Thursday, September 11, 2008

NY Times' Friedman Passionate about Solar

New York Times
columnist Thomas Friedman was on PBS's "Fresh Air" with Terry Gross on Sept. 8. His new book, Hot, Flat and Crowded was just published and was the subject of the interview.

(Listen online:

Friedman, a three-time Pulitzer prizewinner, spoke forcefully about America's need to lead the world's green revolution which he calls "geo-greening." He was critical of both presidential candidates on issues. He disparaged John McCain for not voting eight times in the Senate to extend the federal investment tax credit for solar and wind power. McCain, supposedly a proponent of clean energy, was even in Washington during the last vote. The extension was short a single vote from passing. Friedman said Barack Obama voted three times to extend the tax credit and that he reviewed and admires Obama's energy platform. However, he does not feel Obama has enough political will to put his energy policy in place should he win in November.

Listening to the Friedman interview is strongly recommended. Much of what he talks about is captured in this excerpt:

"The core argument is very simple: America has a problem and the world has a problem. America's problem is that it has lost its way in recent years partly because of 9/11 and partly because of the bad habits that we have let build up over the last three decades, bad habits that have weakened our society's ability and willingness to take on big challenges. The world also has a problem: It is getting hot, flat, and crowded. That is, global warming, the stunning rise of middle classes all over the world, and rapid population growth have converged in a way that could make our planet dangerously unstable. In particular, the convergence of hot, flat, and crowded is tightening energy supplies, intensifying the extinction of plants and animals, deepening energy poverty, strengthening petro-dictatorship, and accelerating climate change. How we address these interwoven global trends will determine a lot about the quality of life on earth in the twenty-first century.

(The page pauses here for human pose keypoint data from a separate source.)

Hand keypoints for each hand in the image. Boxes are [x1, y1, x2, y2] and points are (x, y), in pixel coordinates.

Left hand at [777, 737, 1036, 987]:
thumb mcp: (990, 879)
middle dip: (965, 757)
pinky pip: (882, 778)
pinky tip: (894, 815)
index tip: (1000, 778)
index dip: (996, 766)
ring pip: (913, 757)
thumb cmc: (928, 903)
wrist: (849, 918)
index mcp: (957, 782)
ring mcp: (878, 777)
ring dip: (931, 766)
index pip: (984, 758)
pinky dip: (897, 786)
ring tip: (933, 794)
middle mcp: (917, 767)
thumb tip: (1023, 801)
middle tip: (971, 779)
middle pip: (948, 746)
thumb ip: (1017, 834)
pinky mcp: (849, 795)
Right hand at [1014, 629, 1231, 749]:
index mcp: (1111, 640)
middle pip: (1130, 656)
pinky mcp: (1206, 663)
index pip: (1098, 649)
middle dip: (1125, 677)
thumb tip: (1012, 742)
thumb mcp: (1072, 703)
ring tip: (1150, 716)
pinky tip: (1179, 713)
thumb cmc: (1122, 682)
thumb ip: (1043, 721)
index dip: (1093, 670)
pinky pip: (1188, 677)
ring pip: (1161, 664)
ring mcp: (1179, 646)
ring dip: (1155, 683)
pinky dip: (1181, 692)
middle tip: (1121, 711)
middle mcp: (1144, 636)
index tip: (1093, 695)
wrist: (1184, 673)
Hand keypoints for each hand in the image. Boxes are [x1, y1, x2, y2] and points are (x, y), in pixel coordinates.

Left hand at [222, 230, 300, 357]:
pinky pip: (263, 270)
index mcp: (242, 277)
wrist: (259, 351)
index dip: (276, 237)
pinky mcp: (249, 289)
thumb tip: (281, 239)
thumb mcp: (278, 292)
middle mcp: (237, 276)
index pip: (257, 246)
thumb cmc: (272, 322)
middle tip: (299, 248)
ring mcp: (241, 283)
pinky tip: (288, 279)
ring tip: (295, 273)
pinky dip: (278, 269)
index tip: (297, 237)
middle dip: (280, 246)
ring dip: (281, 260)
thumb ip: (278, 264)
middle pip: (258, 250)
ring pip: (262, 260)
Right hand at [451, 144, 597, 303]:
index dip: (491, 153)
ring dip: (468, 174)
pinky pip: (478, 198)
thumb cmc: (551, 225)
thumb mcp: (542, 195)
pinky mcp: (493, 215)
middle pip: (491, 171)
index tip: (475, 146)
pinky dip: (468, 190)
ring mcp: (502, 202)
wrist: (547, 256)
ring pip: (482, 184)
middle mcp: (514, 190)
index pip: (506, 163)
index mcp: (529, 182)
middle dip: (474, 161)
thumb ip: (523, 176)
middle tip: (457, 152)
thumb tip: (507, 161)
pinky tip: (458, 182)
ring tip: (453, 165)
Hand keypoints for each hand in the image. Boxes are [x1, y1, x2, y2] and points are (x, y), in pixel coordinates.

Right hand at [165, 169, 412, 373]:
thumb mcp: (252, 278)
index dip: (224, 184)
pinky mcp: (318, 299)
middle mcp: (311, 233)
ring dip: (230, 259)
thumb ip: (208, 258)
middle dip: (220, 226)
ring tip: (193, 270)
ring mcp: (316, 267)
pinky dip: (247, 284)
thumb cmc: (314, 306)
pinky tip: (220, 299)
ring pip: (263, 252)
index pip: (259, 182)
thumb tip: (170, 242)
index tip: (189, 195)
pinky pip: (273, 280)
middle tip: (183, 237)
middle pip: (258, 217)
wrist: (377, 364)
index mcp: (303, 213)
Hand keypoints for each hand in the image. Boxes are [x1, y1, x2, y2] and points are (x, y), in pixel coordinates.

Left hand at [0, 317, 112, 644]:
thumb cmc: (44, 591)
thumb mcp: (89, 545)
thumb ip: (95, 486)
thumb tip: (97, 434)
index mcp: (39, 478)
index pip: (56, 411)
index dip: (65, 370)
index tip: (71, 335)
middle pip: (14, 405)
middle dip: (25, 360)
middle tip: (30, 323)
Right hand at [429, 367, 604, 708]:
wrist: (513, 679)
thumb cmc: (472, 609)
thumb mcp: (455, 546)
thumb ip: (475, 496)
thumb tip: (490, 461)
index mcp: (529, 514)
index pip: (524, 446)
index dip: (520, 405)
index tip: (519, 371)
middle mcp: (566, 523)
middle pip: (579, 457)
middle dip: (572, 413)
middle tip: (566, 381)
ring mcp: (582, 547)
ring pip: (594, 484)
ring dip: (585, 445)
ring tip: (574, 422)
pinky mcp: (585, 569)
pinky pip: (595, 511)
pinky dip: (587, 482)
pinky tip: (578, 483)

"I am convinced that the best way for America to solve its big problem the best way for America to get its "groove" back is for us to take the lead in solving the world's big problem. In a world that is getting hot, flat, and crowded, the task of creating the tools, systems, energy sources, and ethics that will allow the planet to grow in cleaner, more sustainable ways is going to be the biggest challenge of our lifetime. But this challenge is actually an opportunity for America. If we take it on, it will revive America at home, reconnect America abroad, and retool America for tomorrow. America is always at its most powerful and most influential when it is combining innovation and inspiration, wealth-building and dignity-building, the quest for big profits and the tackling of big problems. When we do just one, we are less than the sum of our parts. When we do both, we are greater than the sum of our parts--much greater."